Post clear, accurate information
If you want to be lighthearted on social media, that’s your choice. But Jennifer Trachtenberg, a pediatrician with nearly 7,000 Instagram followers in New York who posts as @askdrjen, prefers to offer vaccine scheduling tips, alert parents about COVID-19 rates, and offer advice on cold and flu prevention.
“Right now, I’m mainly doing this to educate patients and make them aware of topics that I think are important and that I see my patients needing more information on,” she said. “We have to be clear: People take what we say seriously. So, while it’s important to be relatable, it’s even more important to share evidence-based information.”
Many patients get their information on social media
While patients once came to the doctor armed with information sourced via “Doctor Google,” today, just as many patients use social media to learn about their condition or the medications they’re taking.

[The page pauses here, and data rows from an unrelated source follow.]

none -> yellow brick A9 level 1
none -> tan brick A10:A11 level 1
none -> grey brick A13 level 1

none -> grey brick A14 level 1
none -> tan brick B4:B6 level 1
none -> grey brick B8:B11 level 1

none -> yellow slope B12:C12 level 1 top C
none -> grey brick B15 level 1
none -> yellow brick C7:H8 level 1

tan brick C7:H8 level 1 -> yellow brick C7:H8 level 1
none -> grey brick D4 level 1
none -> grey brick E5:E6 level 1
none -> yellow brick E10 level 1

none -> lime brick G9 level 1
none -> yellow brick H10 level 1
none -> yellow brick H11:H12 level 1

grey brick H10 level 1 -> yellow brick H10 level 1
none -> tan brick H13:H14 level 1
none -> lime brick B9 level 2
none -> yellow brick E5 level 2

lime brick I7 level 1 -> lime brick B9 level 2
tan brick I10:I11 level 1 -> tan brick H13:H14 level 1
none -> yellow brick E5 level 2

Unfortunately, a recent Ohio State University, Columbus, study found that the majority of gynecologic cancer advice on TikTok, for example, was either misleading or inaccurate.

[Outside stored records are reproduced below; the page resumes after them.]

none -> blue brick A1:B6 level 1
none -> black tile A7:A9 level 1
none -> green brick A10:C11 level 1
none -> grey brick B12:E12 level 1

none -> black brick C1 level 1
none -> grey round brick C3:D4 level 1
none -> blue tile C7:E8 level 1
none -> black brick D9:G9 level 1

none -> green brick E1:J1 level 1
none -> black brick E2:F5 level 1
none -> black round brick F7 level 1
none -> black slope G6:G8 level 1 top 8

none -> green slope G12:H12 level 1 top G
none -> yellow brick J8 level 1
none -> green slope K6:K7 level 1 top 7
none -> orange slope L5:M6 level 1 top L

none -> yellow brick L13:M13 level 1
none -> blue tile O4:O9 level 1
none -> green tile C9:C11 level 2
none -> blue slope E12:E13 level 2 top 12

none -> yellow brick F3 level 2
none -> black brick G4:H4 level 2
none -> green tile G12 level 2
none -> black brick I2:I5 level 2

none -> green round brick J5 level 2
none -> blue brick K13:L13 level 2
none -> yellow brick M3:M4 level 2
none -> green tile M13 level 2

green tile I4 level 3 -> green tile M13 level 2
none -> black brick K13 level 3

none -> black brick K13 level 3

“This misinformation should be a motivator for physicians to explore the social media space,” Dr. Dizon said. “Our voices need to be on there.”
Break down barriers – and make connections
Mike Natter, MD, an endocrinologist in New York, has type 1 diabetes. This informs his work – and his life – and he’s passionate about sharing it with his 117,000 followers as @mike.natter on Instagram.
“A lot of type 1s follow me, so there’s an advocacy component to what I do,” he said. “I enjoy being able to raise awareness and keep people up to date on the newest research and treatment.”
But that’s not all: Dr. Natter is also an artist who went to art school before he went to medical school, and his account is rife with his cartoons and illustrations about everything from valvular disease to diabetic ketoacidosis.
“I found that I was drawing a lot of my notes in medical school,” he said. “When I drew my notes, I did quite well, and I think that using art and illustration is a great tool. It breaks down barriers and makes health information all the more accessible to everyone.”
Share your expertise as a doctor – and a person
As a mom and pediatrician, Krupa Playforth, MD, who practices in Vienna, Va., knows that what she posts carries weight. So, whether she’s writing about backpack safety tips, choking hazards, or separation anxiety, her followers can rest assured that she’s posting responsibly.
“Pediatricians often underestimate how smart parents are,” said Dr. Playforth, who has three kids, ages 8, 5, and 2, and has 137,000 followers on @thepediatricianmom, her Instagram account. “Their anxiety comes from an understandable place, which is why I see my role as that of a parent and pediatrician who can translate the knowledge pediatricians have into something parents can understand.”
Dr. Playforth, who jumped on social media during COVID-19 and experienced a positive response in her local community, said being on social media is imperative if you’re a pediatrician.
“This is the future of pediatric medicine in particular,” she said. “A lot of pediatricians don’t want to embrace social media, but I think that’s a mistake. After all, while parents think pediatricians have all the answers, when we think of our own children, most doctors are like other parents – we can’t think objectively about our kids. It’s helpful for me to share that and to help parents feel less alone.”
If you’re not yet using social media to the best of your physician abilities, you might take a shot at becoming widely recognizable. Pick a preferred platform, answer common patient questions, dispel medical myths, provide pertinent information, and let your personality shine.
A version of this article first appeared on Medscape.com.